Chapter 16: The Evolution of Audience Labor: Appropriating Online Activities
One possible approach to studying the historical dimension of communication media consists in looking at its economic functioning and examining how it changes over time. The aim of this chapter is to do just that by analyzing the evolution of one specific element of media economics: audience labor. The audience’s relationship with the media involves a variety of activities that can be conceptualized in many different ways and from multiple points of view. Perhaps the most common ones are those that look at the audience as interpreter and the audience as user. Most literature in the field of audience studies examines the meaning-making activities and capabilities of audiences, and the uses to which the media are put by those audiences. The idea of audiences as workers, though not so habitual in communication’s literature, may help us complement and expand these two main views.
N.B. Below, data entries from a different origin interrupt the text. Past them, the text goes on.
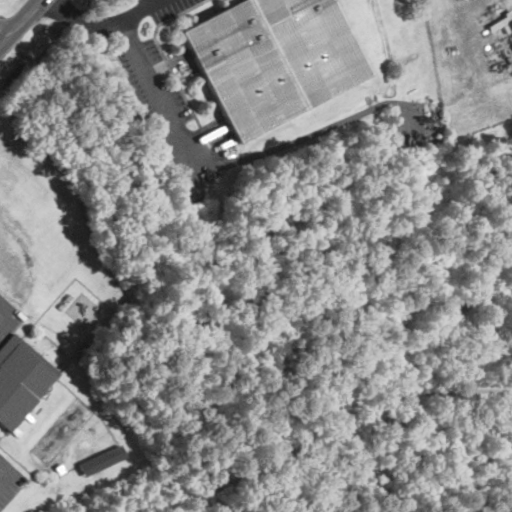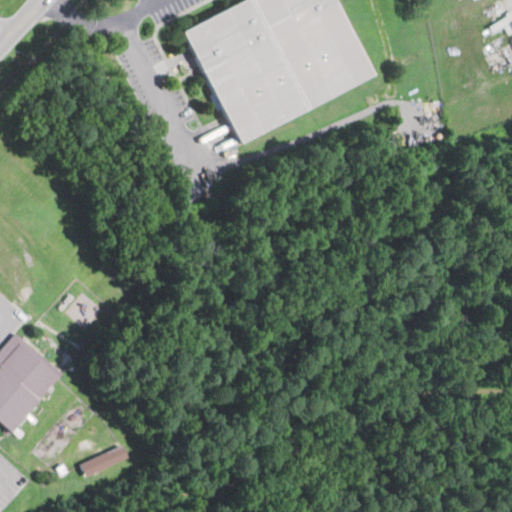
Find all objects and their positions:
road: (83, 18)
road: (19, 22)
building: (510, 23)
building: (507, 30)
building: (264, 58)
building: (275, 58)
road: (149, 77)
road: (6, 308)
road: (6, 321)
building: (17, 376)
building: (19, 378)
building: (95, 459)
building: (99, 460)
road: (11, 470)
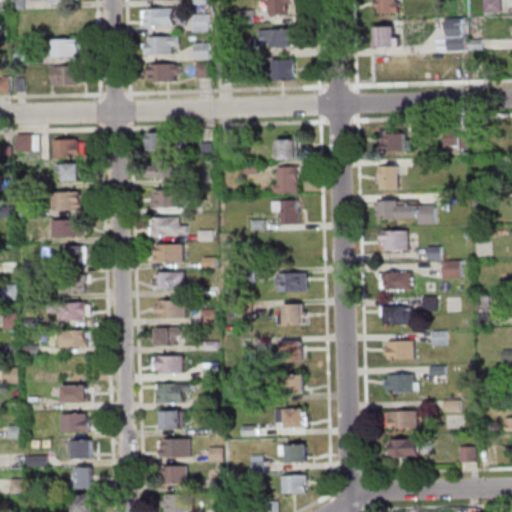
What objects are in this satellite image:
building: (64, 0)
building: (155, 0)
building: (157, 0)
building: (66, 1)
building: (204, 1)
building: (21, 5)
building: (387, 6)
building: (492, 6)
building: (496, 6)
building: (282, 7)
building: (287, 7)
building: (392, 7)
building: (159, 15)
building: (162, 17)
building: (250, 17)
building: (69, 19)
building: (202, 21)
building: (206, 23)
building: (457, 33)
building: (387, 36)
building: (459, 36)
building: (279, 37)
building: (283, 38)
building: (389, 40)
building: (163, 44)
building: (67, 46)
building: (166, 46)
road: (321, 46)
road: (358, 46)
building: (479, 46)
building: (253, 48)
building: (69, 49)
road: (102, 50)
road: (131, 50)
building: (203, 50)
building: (207, 51)
building: (25, 57)
building: (395, 66)
building: (284, 68)
building: (208, 70)
building: (227, 70)
building: (287, 70)
building: (164, 71)
building: (168, 73)
building: (67, 74)
building: (71, 77)
building: (5, 83)
road: (431, 83)
building: (23, 86)
building: (7, 87)
road: (342, 87)
road: (230, 90)
road: (118, 94)
road: (54, 96)
road: (360, 103)
road: (323, 104)
road: (133, 106)
road: (256, 107)
road: (105, 112)
road: (432, 117)
road: (342, 120)
road: (229, 124)
road: (119, 129)
road: (55, 130)
building: (455, 139)
building: (161, 140)
building: (30, 142)
building: (392, 142)
building: (399, 143)
building: (161, 145)
building: (69, 147)
building: (288, 148)
building: (74, 149)
building: (213, 151)
building: (11, 152)
building: (291, 153)
building: (427, 163)
building: (164, 168)
building: (254, 170)
building: (70, 171)
building: (75, 172)
building: (167, 174)
building: (390, 176)
building: (394, 178)
building: (286, 179)
building: (289, 183)
building: (168, 197)
building: (485, 197)
building: (68, 199)
building: (176, 200)
building: (71, 201)
building: (289, 209)
building: (407, 210)
building: (11, 212)
building: (32, 213)
building: (289, 214)
building: (411, 214)
building: (169, 225)
building: (262, 225)
building: (69, 227)
building: (72, 228)
building: (171, 228)
building: (485, 233)
building: (210, 236)
building: (396, 239)
building: (400, 241)
building: (169, 252)
building: (439, 253)
building: (174, 254)
building: (74, 255)
building: (78, 255)
road: (123, 255)
road: (347, 255)
building: (214, 263)
building: (37, 266)
building: (453, 268)
building: (457, 270)
building: (251, 274)
building: (170, 279)
building: (398, 280)
building: (293, 281)
building: (402, 281)
building: (174, 282)
building: (74, 283)
building: (77, 284)
building: (296, 284)
building: (508, 287)
building: (14, 292)
road: (366, 296)
building: (435, 304)
road: (329, 305)
building: (171, 308)
building: (248, 309)
building: (75, 310)
building: (77, 310)
building: (176, 310)
building: (293, 313)
building: (400, 314)
road: (111, 317)
building: (213, 317)
building: (297, 318)
building: (404, 319)
building: (15, 321)
building: (35, 322)
building: (169, 335)
building: (75, 337)
building: (444, 338)
building: (76, 339)
building: (172, 339)
building: (215, 346)
building: (35, 348)
building: (401, 348)
building: (16, 350)
building: (293, 350)
building: (405, 350)
building: (294, 355)
building: (509, 356)
building: (169, 363)
building: (174, 367)
building: (215, 371)
building: (442, 371)
building: (16, 374)
building: (402, 382)
building: (295, 383)
building: (406, 386)
building: (298, 387)
building: (490, 389)
building: (173, 391)
building: (78, 392)
building: (83, 394)
building: (175, 395)
building: (220, 400)
building: (456, 405)
building: (19, 407)
building: (292, 417)
building: (403, 418)
building: (173, 419)
building: (405, 420)
building: (78, 421)
building: (295, 421)
building: (80, 423)
building: (175, 423)
building: (511, 424)
building: (220, 431)
building: (253, 431)
building: (20, 432)
building: (176, 446)
building: (406, 447)
building: (81, 448)
building: (180, 449)
building: (86, 450)
building: (410, 450)
building: (294, 452)
building: (218, 453)
building: (468, 453)
building: (473, 454)
building: (221, 456)
building: (301, 457)
building: (42, 461)
building: (260, 467)
road: (438, 470)
building: (175, 473)
road: (352, 473)
road: (338, 474)
building: (85, 476)
building: (178, 477)
building: (87, 479)
building: (295, 483)
building: (41, 485)
building: (222, 485)
building: (22, 486)
building: (299, 486)
road: (432, 487)
road: (372, 490)
building: (85, 502)
building: (177, 502)
building: (87, 504)
building: (182, 504)
road: (335, 504)
road: (372, 506)
building: (278, 507)
road: (342, 507)
road: (368, 507)
building: (223, 510)
road: (362, 510)
building: (20, 511)
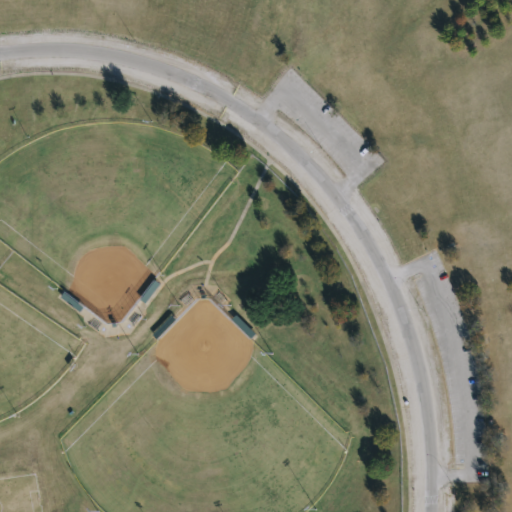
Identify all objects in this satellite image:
road: (319, 180)
road: (303, 195)
park: (105, 207)
park: (255, 255)
park: (256, 256)
building: (246, 329)
park: (29, 351)
road: (457, 368)
park: (203, 430)
park: (17, 493)
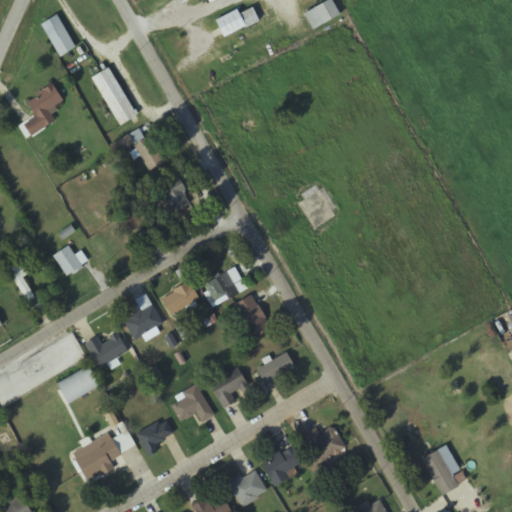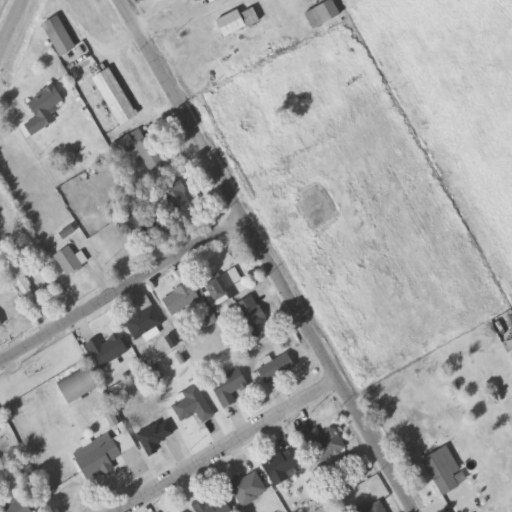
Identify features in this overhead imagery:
building: (323, 16)
building: (238, 22)
road: (11, 24)
building: (57, 34)
building: (59, 37)
building: (114, 95)
building: (115, 98)
building: (46, 105)
building: (42, 107)
road: (177, 110)
building: (147, 152)
building: (149, 155)
building: (174, 194)
building: (176, 195)
building: (133, 221)
building: (69, 259)
building: (69, 262)
building: (22, 280)
building: (22, 282)
building: (224, 285)
building: (225, 288)
road: (119, 292)
building: (180, 298)
building: (181, 301)
building: (251, 315)
building: (144, 318)
building: (254, 318)
building: (0, 323)
building: (144, 324)
building: (505, 327)
building: (106, 350)
building: (108, 351)
road: (326, 365)
building: (274, 366)
building: (277, 370)
building: (77, 384)
building: (227, 385)
building: (79, 386)
building: (229, 388)
building: (191, 404)
building: (192, 408)
building: (0, 430)
building: (153, 435)
building: (155, 438)
building: (322, 442)
road: (225, 445)
building: (330, 445)
building: (103, 454)
building: (106, 455)
building: (281, 464)
building: (282, 466)
building: (441, 468)
building: (442, 472)
building: (246, 487)
building: (248, 489)
building: (471, 500)
building: (15, 505)
building: (211, 505)
building: (16, 506)
building: (370, 506)
building: (213, 507)
building: (370, 508)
In a sense, interpretations, uses, and labor can be conceived as separate and complementary dimensions. However, instead of viewing the three approaches as separate, we may add an extra dimension to our understanding of these processes if we examine interpretation and use from the economic point of view. In order to do this, this chapter will look at the different audience activities afforded by communication media in their historical evolution and will examine the economic significance of those activities. In particular, it will examine how the increasing interactivity and flexibility provided by digital media contrasts with the limitations of legacy media and opens the door for new forms of audience labor.
If in the cultural industries the audience works outside the realm of the media to be able to pay the price of accessing cultural goods, in the realm of traditional mass media the audience gets those culture goods for free, but works at watching ads and learning to purchase certain consumer goods. In the world of digital media the range of possibilities increases and they often overlap, the audience can pay, it can read, listen or watch extra, it can learn to consume, it can click and it can search, and it can produce. As a consequence, a new media economic logic seems to be developing.